(Data to use)

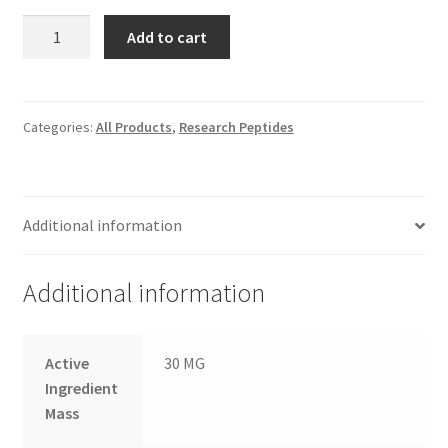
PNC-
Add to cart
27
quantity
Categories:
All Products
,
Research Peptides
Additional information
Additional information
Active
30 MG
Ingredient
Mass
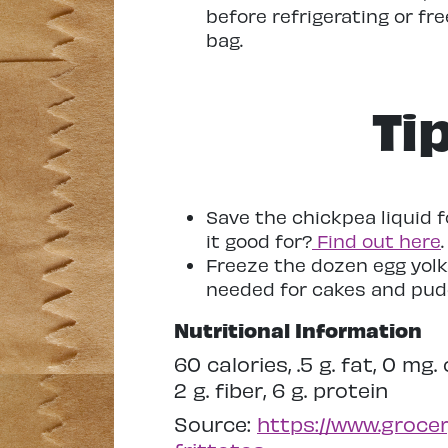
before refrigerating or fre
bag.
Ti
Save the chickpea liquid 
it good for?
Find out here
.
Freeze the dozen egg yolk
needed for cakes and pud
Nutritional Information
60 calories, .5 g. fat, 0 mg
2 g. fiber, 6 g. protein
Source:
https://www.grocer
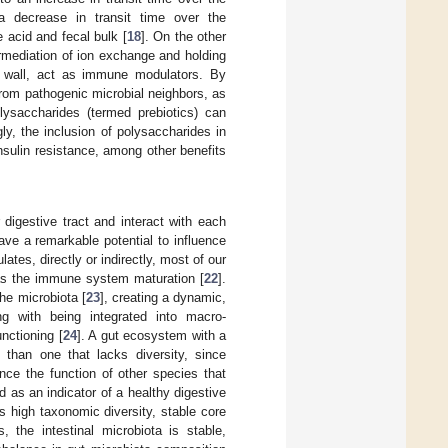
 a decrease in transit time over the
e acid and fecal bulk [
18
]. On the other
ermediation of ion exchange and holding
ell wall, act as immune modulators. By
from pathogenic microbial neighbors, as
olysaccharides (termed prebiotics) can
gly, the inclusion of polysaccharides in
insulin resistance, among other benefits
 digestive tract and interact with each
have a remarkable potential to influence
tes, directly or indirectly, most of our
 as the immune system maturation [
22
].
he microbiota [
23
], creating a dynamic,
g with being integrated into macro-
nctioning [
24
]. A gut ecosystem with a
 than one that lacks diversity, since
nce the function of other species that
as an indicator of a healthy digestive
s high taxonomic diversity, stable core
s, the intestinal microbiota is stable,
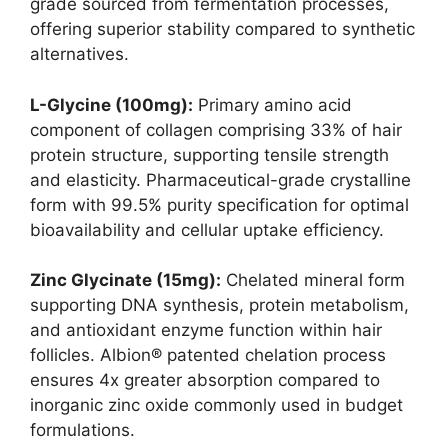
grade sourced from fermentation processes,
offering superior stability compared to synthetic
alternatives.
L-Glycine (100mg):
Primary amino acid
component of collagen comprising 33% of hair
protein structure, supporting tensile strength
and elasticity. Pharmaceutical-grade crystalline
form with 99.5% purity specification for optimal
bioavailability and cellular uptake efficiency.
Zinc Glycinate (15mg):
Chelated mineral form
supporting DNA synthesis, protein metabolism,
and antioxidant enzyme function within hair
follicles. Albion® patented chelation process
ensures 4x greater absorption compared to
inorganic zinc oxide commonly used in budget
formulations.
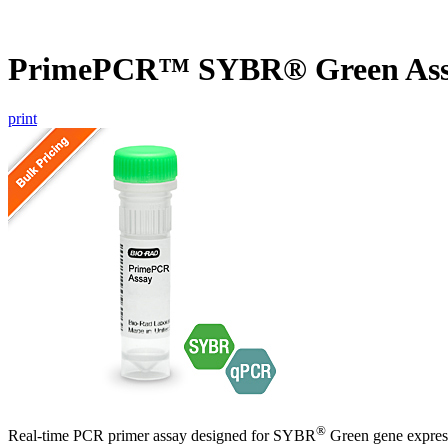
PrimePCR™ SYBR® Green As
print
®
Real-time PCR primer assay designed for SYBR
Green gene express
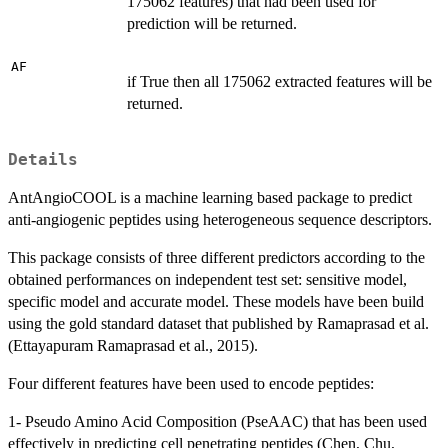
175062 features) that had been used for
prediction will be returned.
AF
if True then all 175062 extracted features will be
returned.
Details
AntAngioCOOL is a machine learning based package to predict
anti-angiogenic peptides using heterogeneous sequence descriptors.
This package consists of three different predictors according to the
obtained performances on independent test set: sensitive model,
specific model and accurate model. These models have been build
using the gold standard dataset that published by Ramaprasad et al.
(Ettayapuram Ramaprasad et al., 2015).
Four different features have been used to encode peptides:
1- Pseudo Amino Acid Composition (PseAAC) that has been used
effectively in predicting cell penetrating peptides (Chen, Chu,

(End Data to use)

- Exercise instructions
Hand back the exact lines from the start of the entries to the line with "tes, directly or indirectly, most of our", both ends kept and pictures left out.

- Answer box
PNC-
Add to cart
27
quantity
Categories:
All Products
,
Research Peptides
Additional information
Additional information
Active
30 MG
Ingredient
Mass
before refrigerating or fre
bag.
Ti
Save the chickpea liquid 
it good for?
Find out here
.
Freeze the dozen egg yolk
needed for cakes and pud
Nutritional Information
60 calories, .5 g. fat, 0 mg
2 g. fiber, 6 g. protein
Source:
https://www.grocer
 a decrease in transit time over the
e acid and fecal bulk [
18
]. On the other
ermediation of ion exchange and holding
ell wall, act as immune modulators. By
from pathogenic microbial neighbors, as
olysaccharides (termed prebiotics) can
gly, the inclusion of polysaccharides in
insulin resistance, among other benefits
 digestive tract and interact with each
have a remarkable potential to influence
tes, directly or indirectly, most of our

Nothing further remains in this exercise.